Merckx steel bikes tended to be made with a fairly long top tube relative to the seat tube. I did notice that my 1990 corsa and 2004 mx leader had different geometry, the newer one had a longer seat tube and head tube, while retaining same top tube.

You need to start with the top tube length. If you are not sure, best to figure it out before shopping.


----------



## tarwheel2 (Jul 7, 2005)

*sizing*

The 55 sounds too small to me. I'm 5'11" with a 33" inseam if I remember correctly, and I ride a 57 cm Merckx. I tend to ride larger frames because I have neck issues and need to raise my handlebars to the max, so smaller frames with short head tubes just won't work. If I were you, however, I would get at least a 56 -- and more probably a 57 or 58.

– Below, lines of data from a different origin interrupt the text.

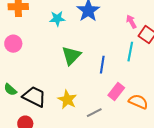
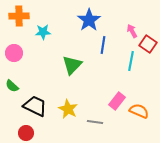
cyan star: (57, 19) -> (43, 32), moved
blue line: (102, 65) -> (103, 45), moved
green semicircle: (10, 90) -> (12, 86), moved
gray line: (94, 113) -> (95, 122), turned 35

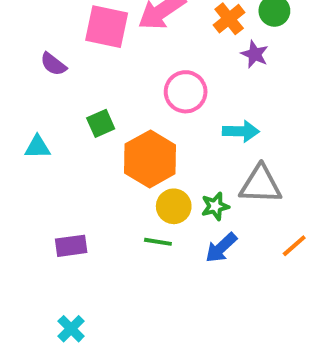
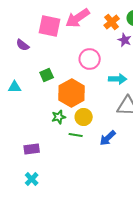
green star: (215, 206) -> (59, 117), moved
purple rectangle: (71, 246) -> (32, 149), moved

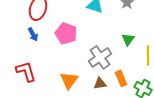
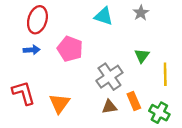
blue arrow: (33, 34) -> (32, 50), turned -64
orange triangle: (69, 80) -> (60, 103), moved

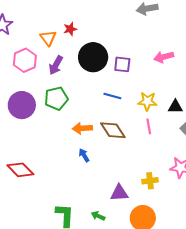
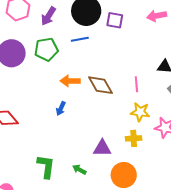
blue line: (112, 96) -> (80, 39), moved, turned -30
yellow star: (147, 101) -> (140, 112), moved
blue arrow: (84, 155) -> (61, 109), moved, turned -128

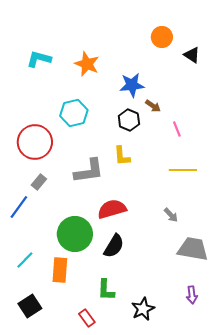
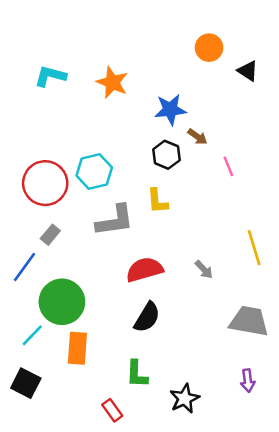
cyan hexagon: (74, 113) -> (94, 171), moved
yellow line: (183, 170) -> (254, 248), moved, turned 72
gray arrow: (171, 215) -> (204, 270), moved
green circle: (75, 234) -> (62, 302), moved
black square: (30, 306) -> (26, 383), moved, turned -30

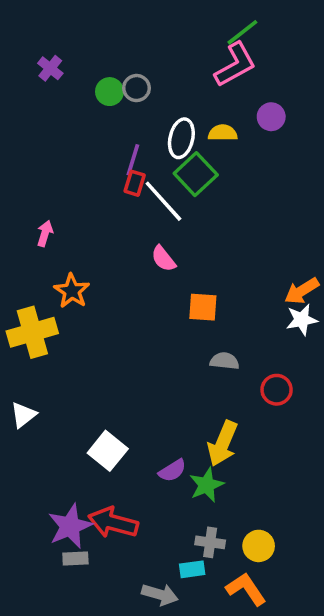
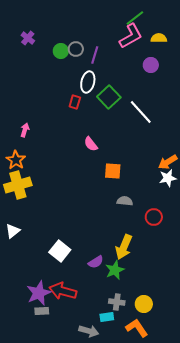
yellow semicircle: (223, 133) -> (159, 38), moved
white ellipse: (181, 138) -> (88, 82), moved
purple line: (133, 160) -> (95, 55), moved
white line: (163, 201) -> (141, 112), moved
orange star: (72, 291) -> (16, 160), moved

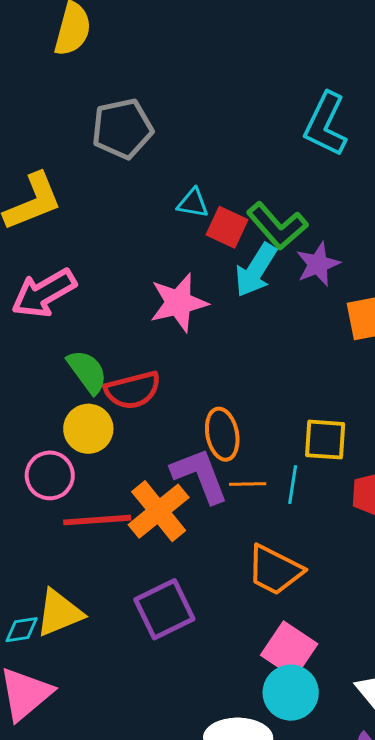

Merckx frames tend to have relaxed seat tube angles, so the top tubes fit shorter than they might appear. My 57 Merckx has a 56.8 cm top tube with 72.5 seat tube angle and it fits nearly the same as the frame it replaced -- a 56 cm Gios with a 55 cm top tube, but steep seat tube angle (74). BTW, I think Kleins have steep seat tube angles, so a 56 cm top tube would probably be equivalent to a 57-57.5 in a Merckx or other frame with more relaxed angles.


----------



## orbeamike (Nov 20, 2004)

In a traditional double diamond frame with a horizontal top tube (non sloping) the frame sizing is determined by the length of the seat tube measured center to center beween the center of bottom bracket to the center of top tube. 
I am very similar to your size (6' and 32/33 inseam) and I ride a 58CM steel Merckx. 
A typical problem with a taller person riding smaller frames is that you can't get the handle bar high enough relative to the proper seat height!
How does your 1980s 56cm trek feel to you? What is your stem length and how long is your seat post exposed? How much height difference is between the top of your seat and the handlebar? Are you comfortable in your current position?
I suggest your take your 56cm trek to a local pro shop and get their opinion on the fit. This is also a classic scenario where buying from a local shop is worth the extra bucks. 



jeebus said:


> I've been looking for a steel merckx (leader, corsa, anything sweet and smooth), but I'm not sure what size will be most appropriate for me. I'm not so familiar with Merckx geometry. I'm 6'0", have a 34" inseam and ride a 54cm Klein Quantum Race and an old 1980s 56cm Trek steel racer 560. I am comfortable on both bikes. Both have a 56 c-c top tube length but have different handling and ride characteristics because of material and geometry...
> 
> What size Merckx should I be looking for? Have the geometries changed over the past few years? I'm asking only because I'm not sure how different Merckx geometry will be from the above bikes. (Yeah, I don't remember the angles on my bikes except the Klein is quick and nimble.)
> 
> ...


----------